In the face of record inflation and soaring interest rates, health diagnoses of the British economy have been consistently critical over the past year. Friday’s revelation of GDP growth in November – contrary to analysts’ predictions – appears to have bucked the trend, leading many to wonder whether a dreaded recession is indeed the country’s fate. Express.co.uk has plotted the charts to find the answer…
The UK’s real gross domestic product (GDP) is the sum of all goods and services produced within the country adjusted for inflation over a certain period of time. In November, monthly real GDP is estimated to have grown by 0.1 percent, according to the Office for National Statistics (ONS).
The services sector – which makes up 80 percent of the economy – was the main driver of GDP growth during the month, growing by 0.2 percent, the FIFA World Cup providing a boost to pubs and restaurants.
The UK remains the world’s second-largest services exporter, behind the US only, and has widened its trade surplus significantly over the past two decades, from £4.8billion at the start of 1997 to £34.7billion today.
However, ONS director of economic statistics Darren Morgan said the boon from services was “partially offset by further falls in some manufacturing industries, including the often-erratic pharmaceutical industry, as well as falls in transport and postal, partially due to the impact of strikes.” The construction industry posted zero growth for the month, while the manufacturing sector shrank by 0.5 percent.
Back in November, the Bank of England (BoE) warned the UK was heading for its longest recession in a century – lasting from the end of 2022 to mid-2024.
The effects of a recession are long-lasting. The UK experienced a brief – but dramatic – recession during the first half of 2020 as a result of lockdown. As of the third quarter of 2022, the UK remained the only G7 country whose economy was yet to return to pre-pandemic levels.

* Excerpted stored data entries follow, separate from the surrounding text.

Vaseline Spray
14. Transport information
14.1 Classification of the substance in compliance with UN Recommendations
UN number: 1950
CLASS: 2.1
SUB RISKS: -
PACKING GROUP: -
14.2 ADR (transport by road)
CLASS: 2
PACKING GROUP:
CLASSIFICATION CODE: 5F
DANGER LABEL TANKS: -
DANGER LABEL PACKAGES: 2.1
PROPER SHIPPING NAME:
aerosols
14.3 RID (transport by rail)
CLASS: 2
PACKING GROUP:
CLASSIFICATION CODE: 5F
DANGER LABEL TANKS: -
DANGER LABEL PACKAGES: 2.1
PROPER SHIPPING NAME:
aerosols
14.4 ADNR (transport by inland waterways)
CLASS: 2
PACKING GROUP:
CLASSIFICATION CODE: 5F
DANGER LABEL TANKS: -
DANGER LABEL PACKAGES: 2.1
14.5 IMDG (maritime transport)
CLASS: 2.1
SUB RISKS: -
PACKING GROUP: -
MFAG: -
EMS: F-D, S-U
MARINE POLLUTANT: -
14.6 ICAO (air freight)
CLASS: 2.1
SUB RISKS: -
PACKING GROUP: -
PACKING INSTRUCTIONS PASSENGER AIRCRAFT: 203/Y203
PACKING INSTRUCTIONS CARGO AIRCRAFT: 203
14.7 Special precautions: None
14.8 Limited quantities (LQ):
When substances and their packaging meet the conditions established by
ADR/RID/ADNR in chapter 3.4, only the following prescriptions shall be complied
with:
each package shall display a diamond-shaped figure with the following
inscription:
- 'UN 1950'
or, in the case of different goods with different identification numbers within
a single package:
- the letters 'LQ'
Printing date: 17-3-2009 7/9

Following the 2008 financial crisis – during which the British economy contracted for five quarters in a row – it took the country five years to recover.
The BoE has been raising the interest rate at record pace over the past year – performing nine consecutive hikes to reach 3.5 percent in mid-December – in its bid to bear down on inflation, currently at 10.7 percent.

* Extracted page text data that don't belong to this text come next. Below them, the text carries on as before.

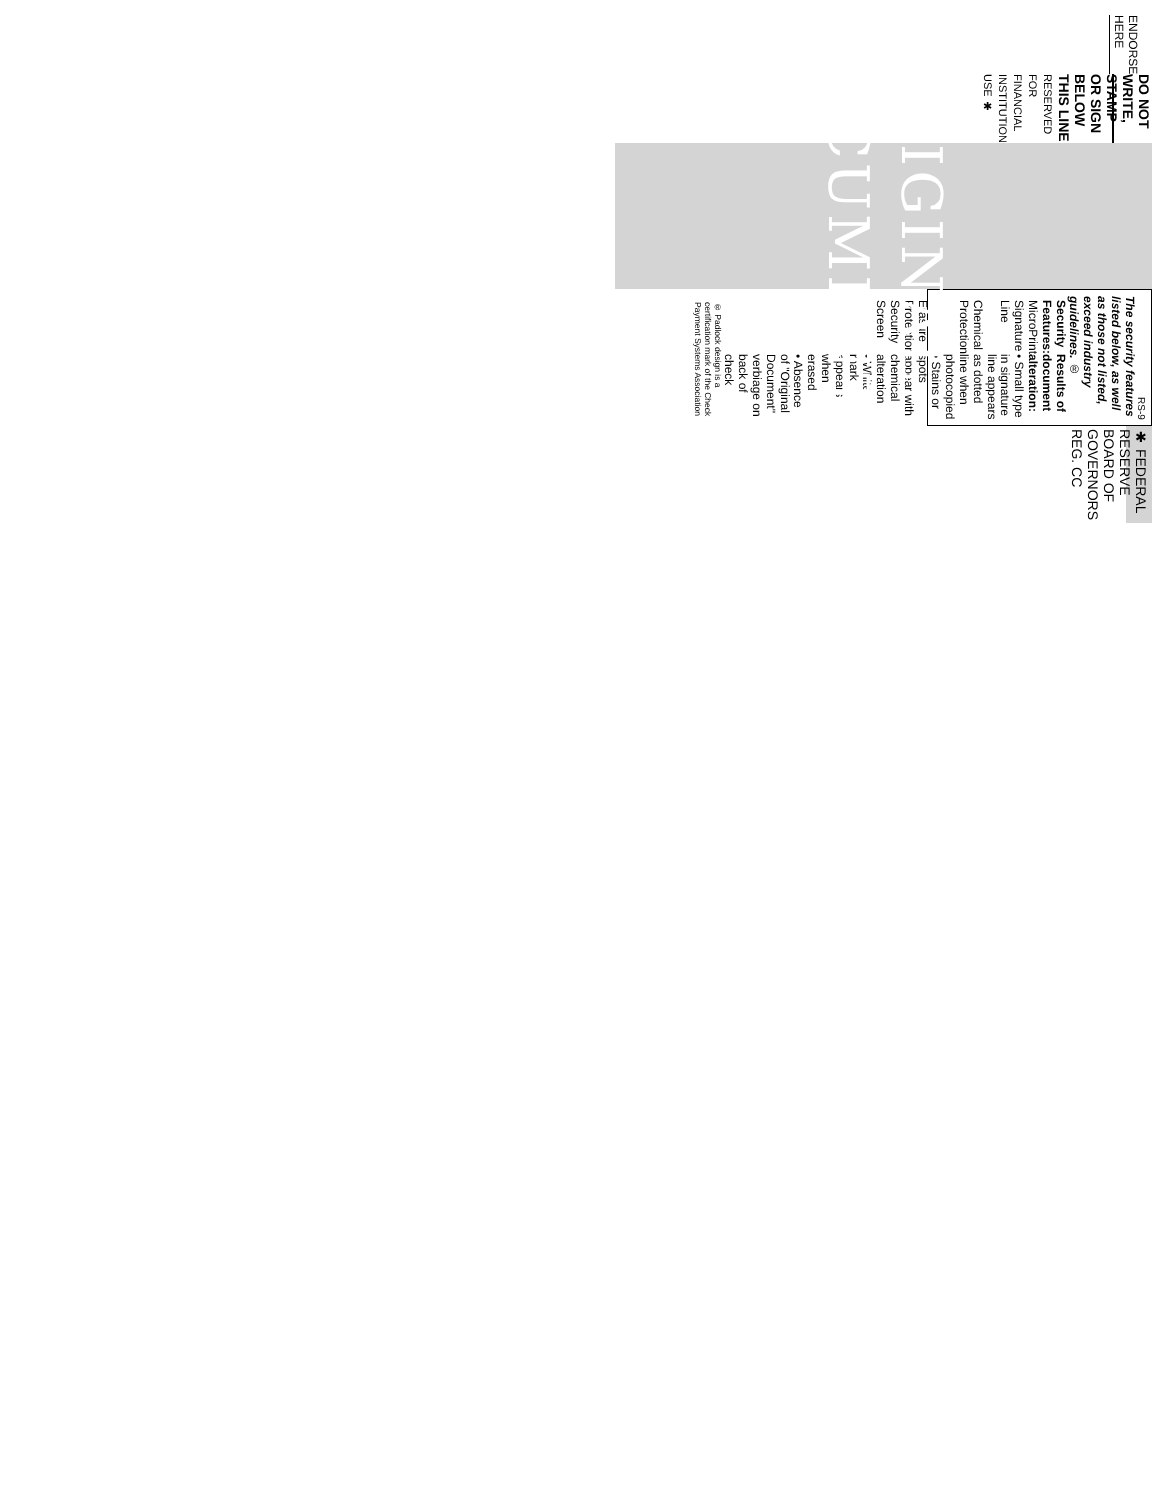ENDORSE HERE
DO NOT WRITE, STAMP OR SIGN BELOW THIS LINE
RESERVED FOR FINANCIAL INSTITUTION USE ✱
ORIGINAL
DOCUMENT
RS-9
The security features listed below, as well as those not listed, exceed industry guidelines. ®
Security Features:
MicroPrint Signature Line
Chemical Protection
Erasure Protection
Security Screen
Results of document alteration:
• Small type in signature line appears as dotted line when photocopied
• Stains or spots appear with chemical alteration
• White mark appears when erased
• Absence of "Original Document" verbiage on back of check
® Padlock design is a certification mark of the Check Payment Systems Association
✱ FEDERAL RESERVE BOARD OF GOVERNORS REG. CC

Amid increasingly expensive borrowing and the cost-of-living crisis, consumers have less to spend. Although this reduces the pressure on rising prices, it also makes recession ever more likely.

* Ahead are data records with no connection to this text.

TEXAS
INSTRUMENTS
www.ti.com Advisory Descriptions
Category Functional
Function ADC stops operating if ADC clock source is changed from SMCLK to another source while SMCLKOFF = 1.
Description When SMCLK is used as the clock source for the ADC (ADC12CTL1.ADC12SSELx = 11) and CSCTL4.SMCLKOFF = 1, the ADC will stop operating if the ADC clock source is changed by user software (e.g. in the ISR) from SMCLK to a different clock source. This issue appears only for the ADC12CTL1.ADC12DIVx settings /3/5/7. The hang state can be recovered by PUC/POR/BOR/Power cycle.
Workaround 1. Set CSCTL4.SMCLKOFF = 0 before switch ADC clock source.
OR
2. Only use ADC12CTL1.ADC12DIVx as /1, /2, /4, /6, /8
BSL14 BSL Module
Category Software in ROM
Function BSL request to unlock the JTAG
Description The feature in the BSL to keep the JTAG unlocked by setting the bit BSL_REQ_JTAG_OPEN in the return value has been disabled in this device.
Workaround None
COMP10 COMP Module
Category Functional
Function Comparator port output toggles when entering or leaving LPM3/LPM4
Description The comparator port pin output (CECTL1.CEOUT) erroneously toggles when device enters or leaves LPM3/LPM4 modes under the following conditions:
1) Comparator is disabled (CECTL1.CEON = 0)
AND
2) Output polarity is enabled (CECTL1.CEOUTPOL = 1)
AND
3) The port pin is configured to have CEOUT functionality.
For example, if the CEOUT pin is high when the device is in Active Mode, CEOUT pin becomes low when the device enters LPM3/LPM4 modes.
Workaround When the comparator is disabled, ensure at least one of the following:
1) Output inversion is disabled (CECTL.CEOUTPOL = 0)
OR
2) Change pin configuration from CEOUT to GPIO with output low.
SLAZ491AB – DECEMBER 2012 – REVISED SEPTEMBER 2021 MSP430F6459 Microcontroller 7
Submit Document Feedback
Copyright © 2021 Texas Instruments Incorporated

Late last year, Chancellor Jeremy Hunt and BoE governor Andrew Bailey both warned of a “tough road ahead”.
However, there is good news from private capital markets, as the FTSE 100 – a share index of the UK’s 100 most valuable companies – approaches its all-time high.
On Friday morning the FTSE 100 rose by 0.6 percent to 7,838. The index would only have to go up by another 0.8 percent to beat its intraday record of 7,903 achieved on 22 May 2018.